Per tigna e per dispetto, e per consolidata malizia nell’interpretare gli interpreti, così numerosi e petulanti, della vita sociale, si può dubitare senza troppi timori della verità di queste diagnosi di società, si può giocare con chi si fa gioco del vasto mondo a colpi di generalizzazioni imprecise. Cecilia Sala, per esempio, è un campione, di cui oggi si parla con febbrile attenzione e apprensione, della generazione Zeta, ma il suo profilo è l’opposto di quelle generalizzazioni e di quegli stereotipi. Qualcosa di vero o di verosimile però c’è, lo dicono appunto quegli pseudoconcetti della sociologia che campeggiano nell’informazione classica, colta, magari anche responsabile. E allora ci si può domandare: perché prevale il cliché fastidioso di una generazione che non sa stare sulle proprie gambe e fatica a vedere il mondo come qualcosa da abbracciare e magari salutare (come ha fatto Sofri, qui, ieri)?

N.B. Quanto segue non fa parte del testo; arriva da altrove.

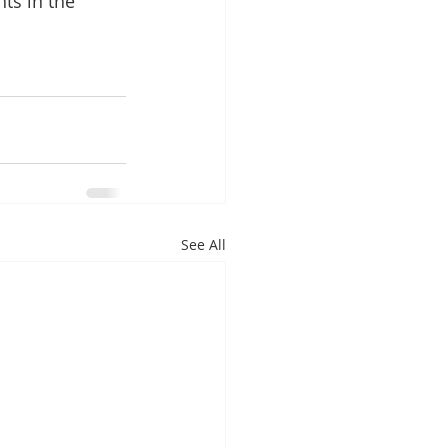
ts in the 
See All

Gli ottimisti possono sembrare dei testardi che non si informano. I pessimisti potrebbero anche essere vittime dell’enfasi con cui nel flusso sono trattate le forme del reale e le prefigurazioni. A quelli della generazione Zeta, prima di alzare il dito e fare la lezione consueta, andrebbe raccontato che non è vero il declino ineluttabile, che la forza coesiva e universalizzante delle tecnologie e delle connessioni non è necessariamente coincidente con il loro abuso e i fattori di tossicità che talvolta ne emanano, che i redditi medi sono spesso di molto superiori a quelli dei genitori Millennial e Boomer, che la salute è meglio tutelata e le aspettative di vita notevolissime, che la casa è piena di linee di faglia e crepe ma non brucia, non si è obbligati a vivere nel rischio imminente delle inondazioni, dell’innalzamento dei mari, delle migrazioni bibliche, della crescita delle diseguaglianze, degli incendi inarrestabili, delle guerre dispiegate e dei crimini loro connessi, della penuria energetica. Il futuro può essere considerato senza immergerlo in quella foschia depressiva che è il sale di tanti racconti, anche quelli che immaginano di offrire speranza nei modi più buffi: si moltiplicano le piccole icone e grottesche della riscoperta di sé, e si erigono a pietre di paragone coloro che “lavoravo quattordici ore al giorno per un salario di fame, ora abito in un’isola dove si pescano aragoste, non c’è criminalità e posso godermi ogni giorno il mio paradiso”. Spesso il pessimismo è solo un penoso inganno.